>> start

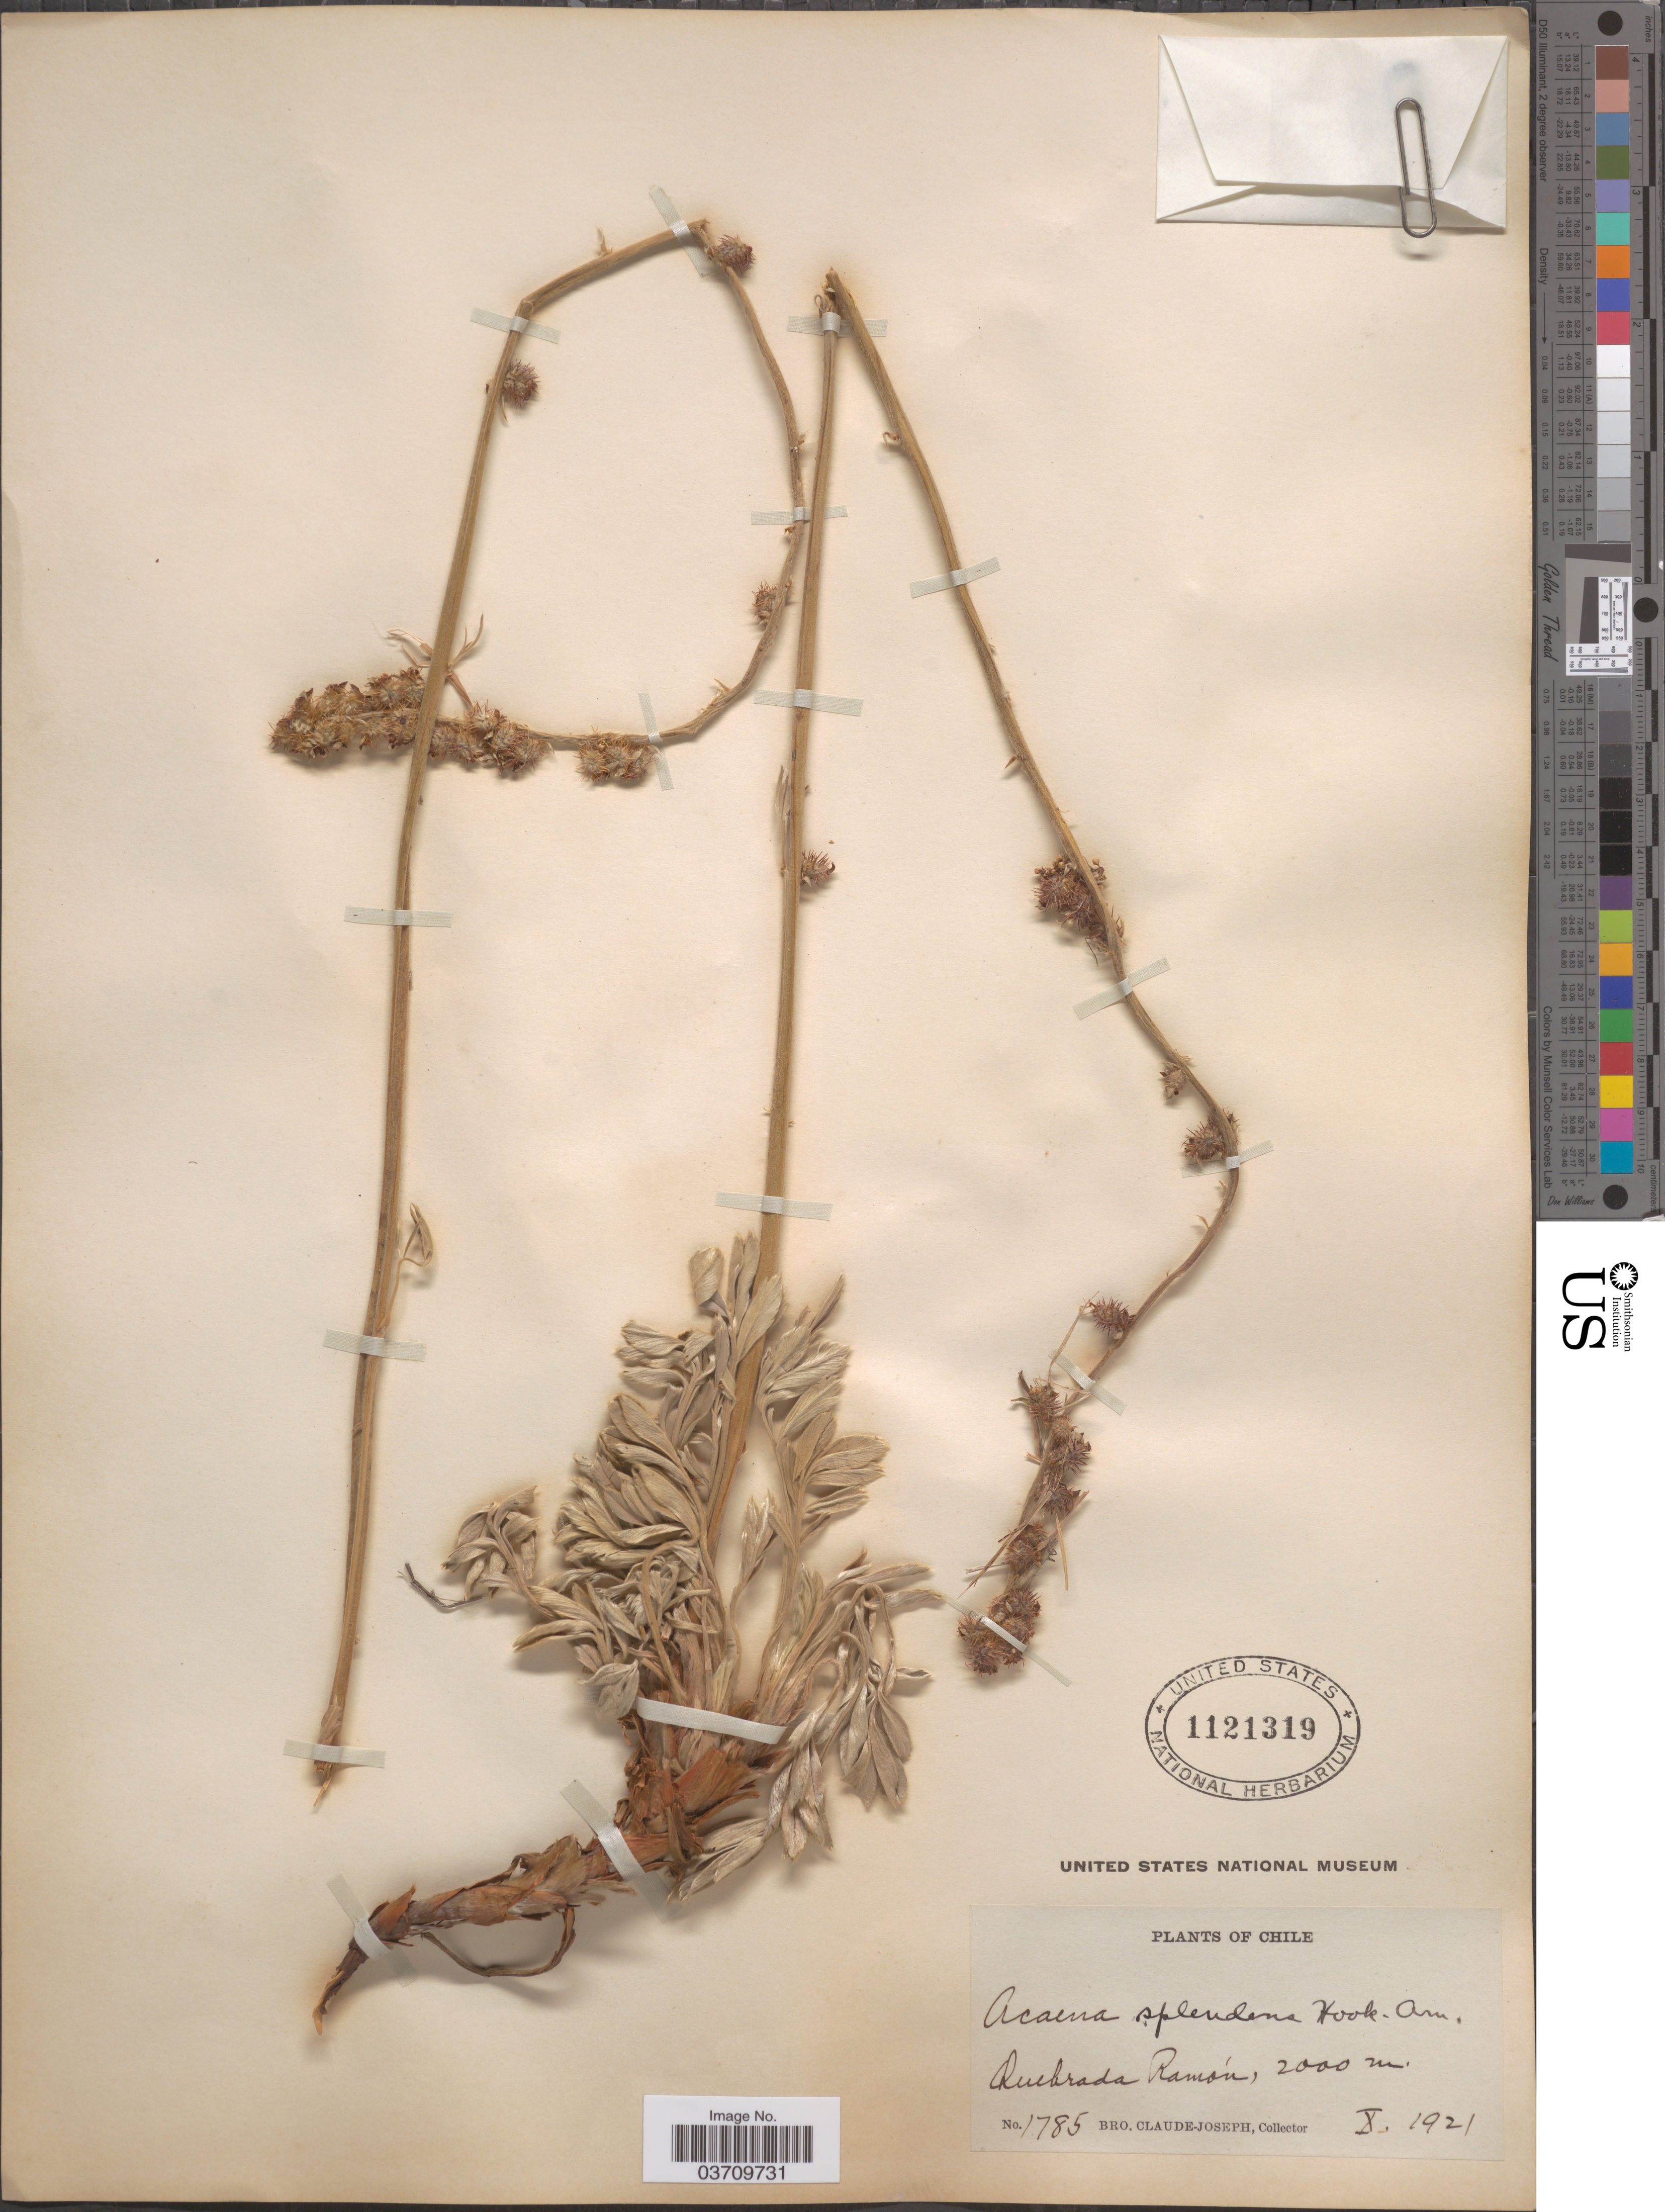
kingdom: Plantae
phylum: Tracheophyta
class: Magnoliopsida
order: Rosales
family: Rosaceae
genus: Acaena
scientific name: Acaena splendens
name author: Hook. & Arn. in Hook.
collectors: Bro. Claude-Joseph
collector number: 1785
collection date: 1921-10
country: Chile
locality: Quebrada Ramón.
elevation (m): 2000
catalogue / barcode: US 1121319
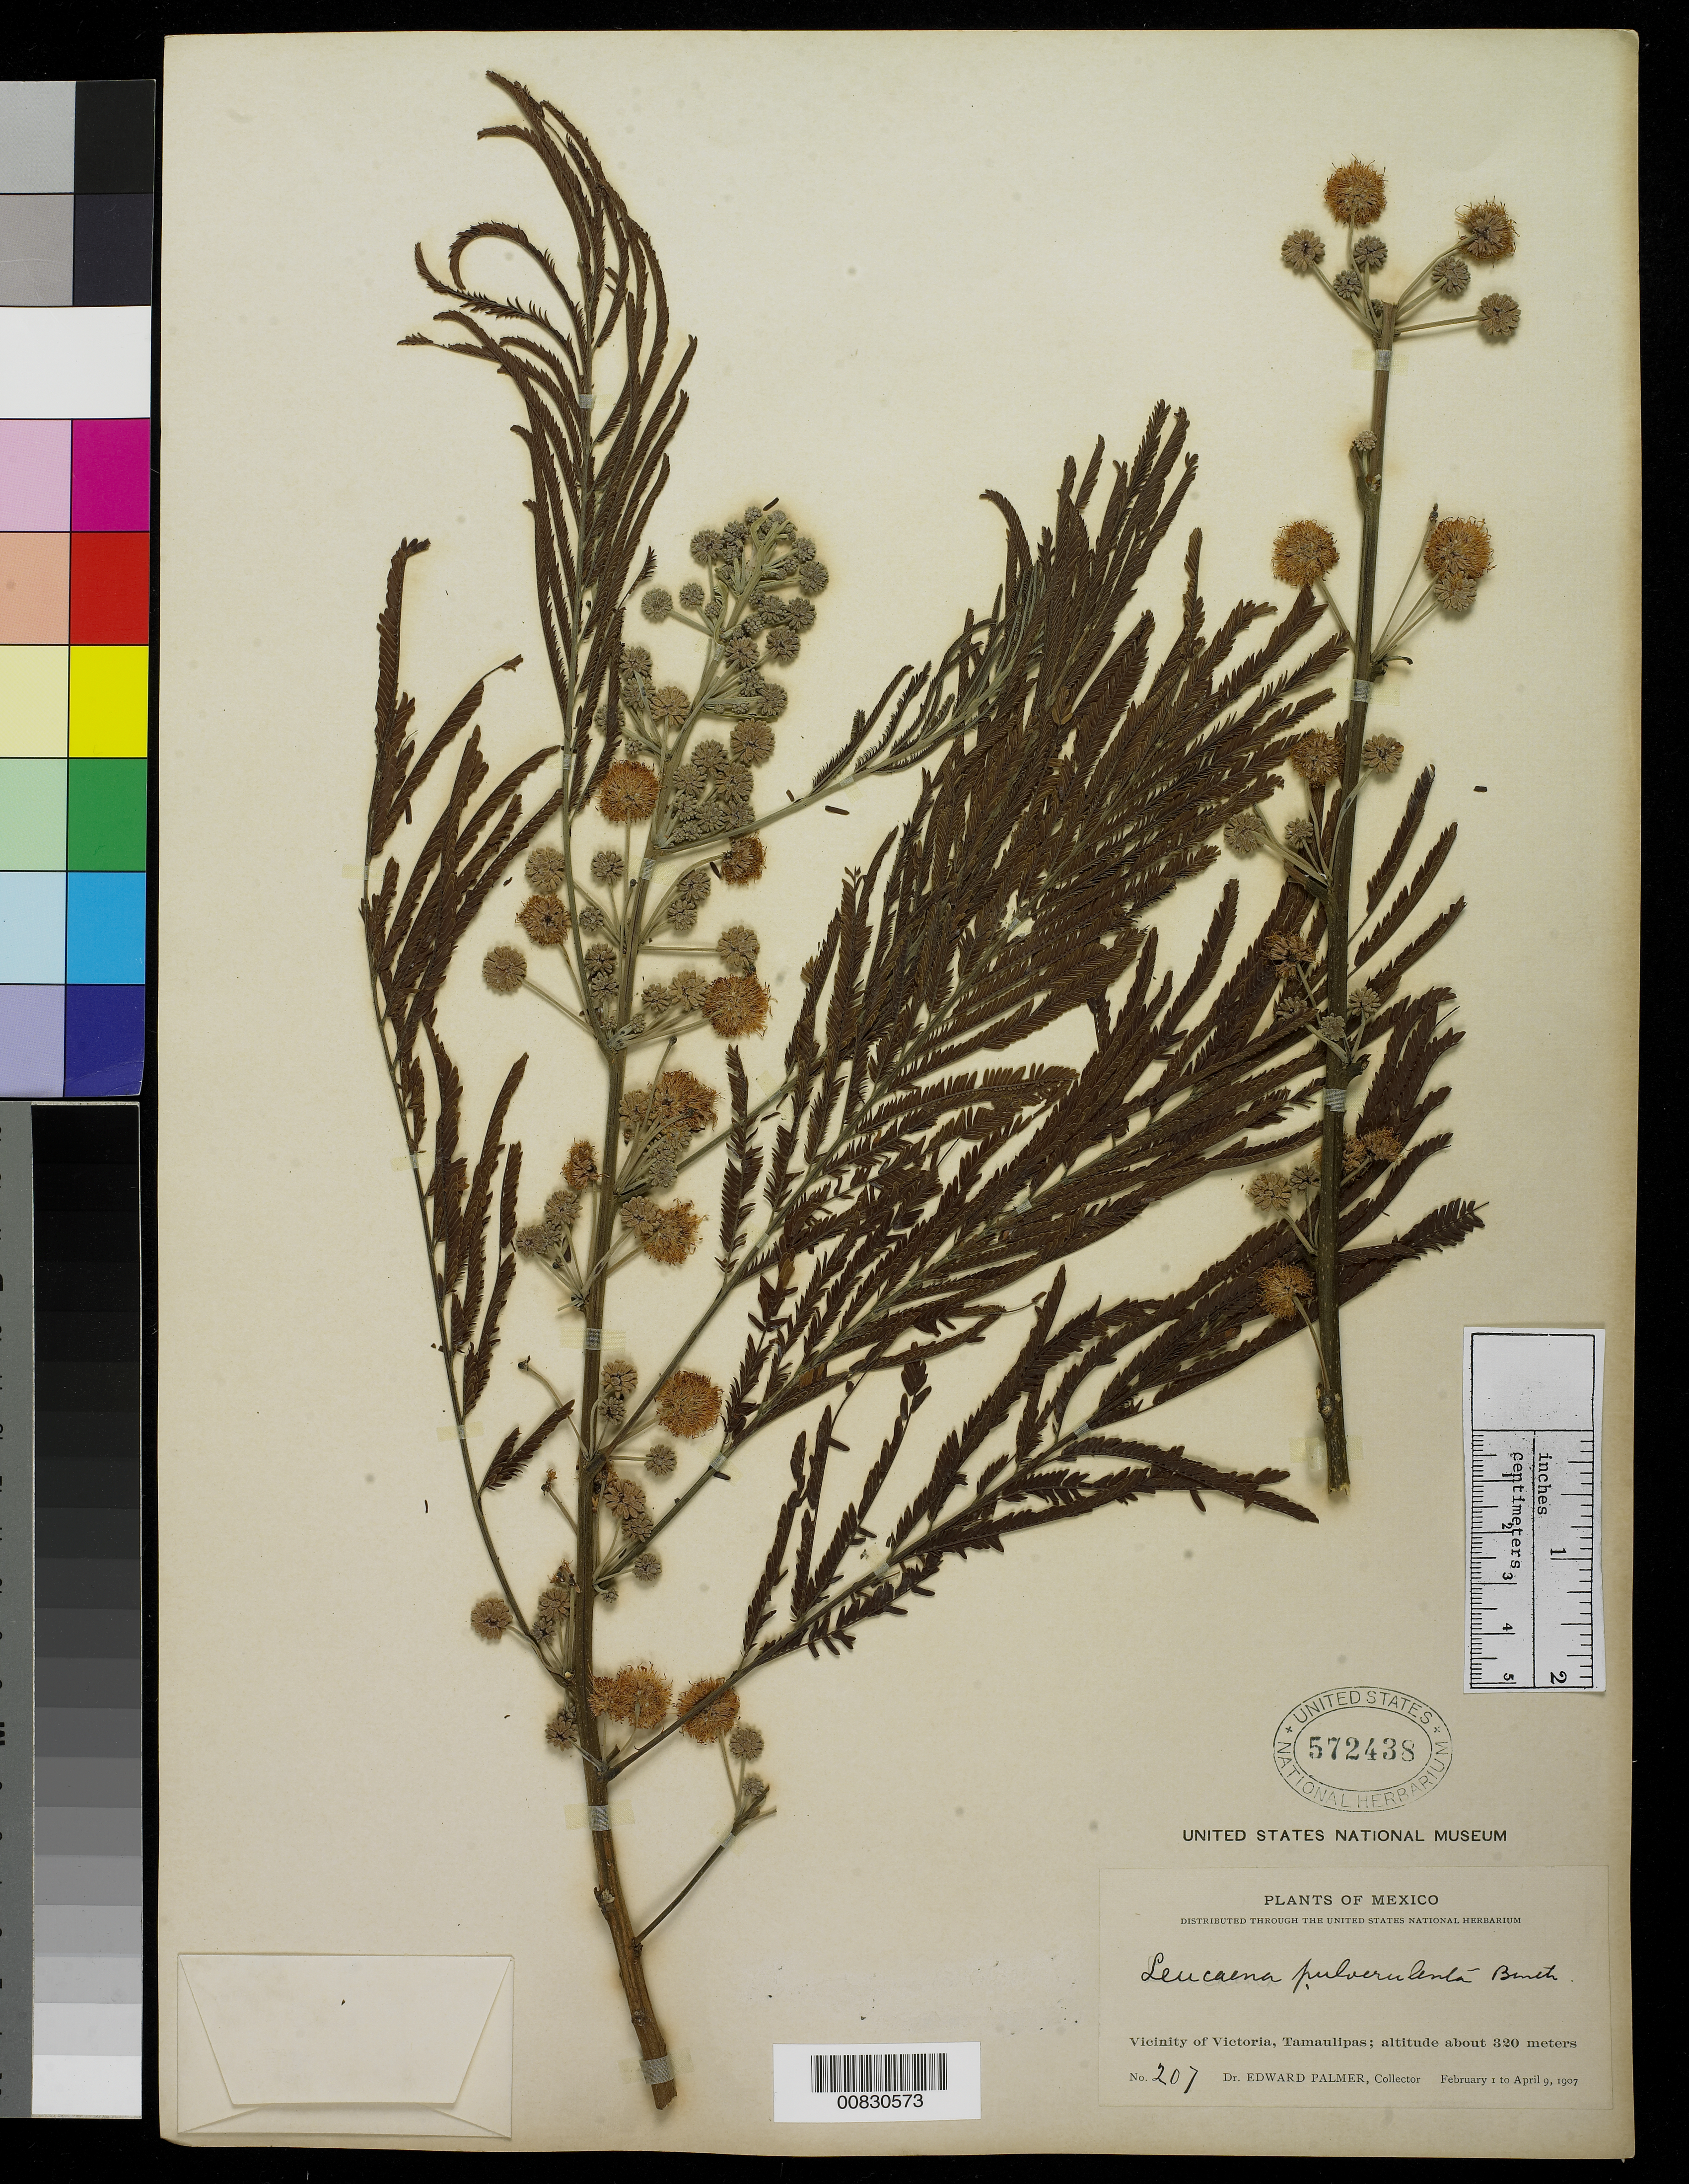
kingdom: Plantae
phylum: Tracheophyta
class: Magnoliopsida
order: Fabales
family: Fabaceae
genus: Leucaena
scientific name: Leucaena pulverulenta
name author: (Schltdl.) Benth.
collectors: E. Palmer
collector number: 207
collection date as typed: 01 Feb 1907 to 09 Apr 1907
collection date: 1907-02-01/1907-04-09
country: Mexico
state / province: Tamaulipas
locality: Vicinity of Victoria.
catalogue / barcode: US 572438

>> end

▶ _TASK OBJECTIVE_: Please rewrite both entries above without the pictures, replacing "collectors" with "collected by" and leaving everything else unchanged.

▶ _FINAL RESULT_:
kingdom: Plantae
phylum: Tracheophyta
class: Magnoliopsida
order: Rosales
family: Rosaceae
genus: Acaena
scientific name: Acaena splendens
name author: Hook. & Arn. in Hook.
collected by: Bro. Claude-Joseph
collector number: 1785
collection date: 1921-10
country: Chile
locality: Quebrada Ramón.
elevation (m): 2000
catalogue / barcode: US 1121319
kingdom: Plantae
phylum: Tracheophyta
class: Magnoliopsida
order: Fabales
family: Fabaceae
genus: Leucaena
scientific name: Leucaena pulverulenta
name author: (Schltdl.) Benth.
collected by: E. Palmer
collector number: 207
collection date as typed: 01 Feb 1907 to 09 Apr 1907
collection date: 1907-02-01/1907-04-09
country: Mexico
state / province: Tamaulipas
locality: Vicinity of Victoria.
catalogue / barcode: US 572438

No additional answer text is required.